### Assignment
Resume the passage below about Dr. Riek's fighters and the Upper Nile oilfields, starting after its last sentence.

### Passage shown
--------
Here are some blatant evidences to this analysis. A look at the fighters on Dr. Riek’s side shows all the Nuer with a pure tribal outlook struggling to capture and control the oilfields and capital cities of the Greater Upper Nile region. To the Nuer fighters, any member of different tribes found in their way is a problem and must die (massacres witnessed in the Bentiu hospital and mosque, Bor, and Malakal hospitals are practical evidence). Nuer youth’s tribal outlook in view of oil money is the reason why even the Shilluk civilians are being targeted to the point where some have been killed, maimed and even castrated in Upper Nile State. Dr. Riek’s opposition to the United Nations’ new mandate which included protection of oil facilities on the UNMISS mandate shows the world that Riek’s end goal or call it propaganda to make youth fight for his power, is to control the country’s economic politics.
--------
### Provided data
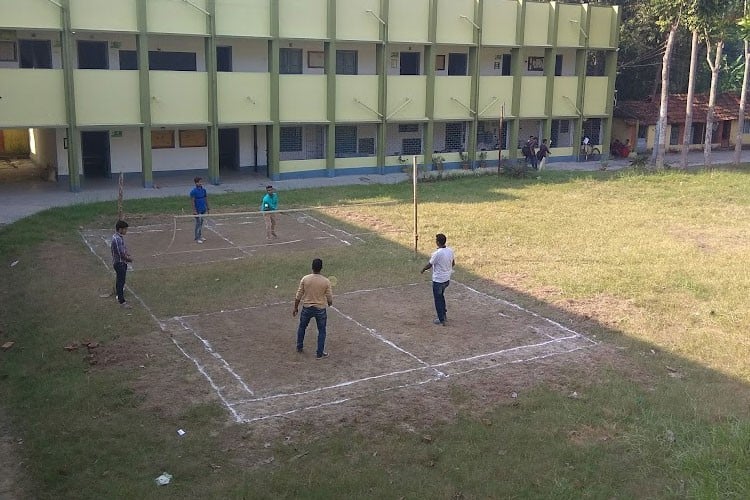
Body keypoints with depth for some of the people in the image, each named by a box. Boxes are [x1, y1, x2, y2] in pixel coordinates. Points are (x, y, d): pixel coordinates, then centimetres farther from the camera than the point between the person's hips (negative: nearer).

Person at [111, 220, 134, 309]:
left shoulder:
--------
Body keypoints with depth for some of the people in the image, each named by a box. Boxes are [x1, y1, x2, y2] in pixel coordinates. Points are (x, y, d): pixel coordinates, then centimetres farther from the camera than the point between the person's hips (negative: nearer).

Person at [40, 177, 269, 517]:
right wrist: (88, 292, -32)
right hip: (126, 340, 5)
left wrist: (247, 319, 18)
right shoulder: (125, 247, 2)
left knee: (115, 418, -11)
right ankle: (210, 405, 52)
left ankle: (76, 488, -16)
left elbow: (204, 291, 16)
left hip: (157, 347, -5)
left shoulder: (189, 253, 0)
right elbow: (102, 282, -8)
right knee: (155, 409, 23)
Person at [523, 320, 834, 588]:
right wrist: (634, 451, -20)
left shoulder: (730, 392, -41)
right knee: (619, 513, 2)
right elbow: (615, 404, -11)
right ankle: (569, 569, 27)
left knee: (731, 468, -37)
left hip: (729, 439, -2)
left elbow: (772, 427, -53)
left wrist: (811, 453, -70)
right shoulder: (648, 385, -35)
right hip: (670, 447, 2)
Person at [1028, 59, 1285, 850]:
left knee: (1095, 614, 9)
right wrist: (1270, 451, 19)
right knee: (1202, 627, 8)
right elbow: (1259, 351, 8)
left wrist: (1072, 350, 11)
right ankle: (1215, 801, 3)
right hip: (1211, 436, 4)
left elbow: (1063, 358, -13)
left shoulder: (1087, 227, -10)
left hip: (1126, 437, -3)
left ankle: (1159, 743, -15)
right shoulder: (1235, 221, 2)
--------
### Result of this task
Conclusion: It must be noted that our country should not be held hostage by a few who tend to impose what they see on everyone. Our country and its people should be allowed to grow naturally rather than coerced. With more than 70% illiteracy rate, the implication is that 90% of 11 million South Sudanese are left to spectate and wonder how they are being governed by a few elites who call themselves historical leaders. It is an outdated thinking that these so called historical leaders are right all the time. We must move on to focus all our resources on building our younger generations’ capacities.
We have a huge oil reserve, quantified at about four trillion barrels confirmed most of which under active commercial exploitation. This makes us a very rich society only if we stop fighting and sit to work and share. There is no winner in fighting over power to control the oil money. We will all win when we tap this resource with humility and a big heart to share with fellow nations. The state of our nationals’ capacities is quite pathetic but it is a challenge we must face headlong. Violence will only dwindle the little capacity will have as a nation because it sends a message to donors and investors how dangerous to work with we may become at times.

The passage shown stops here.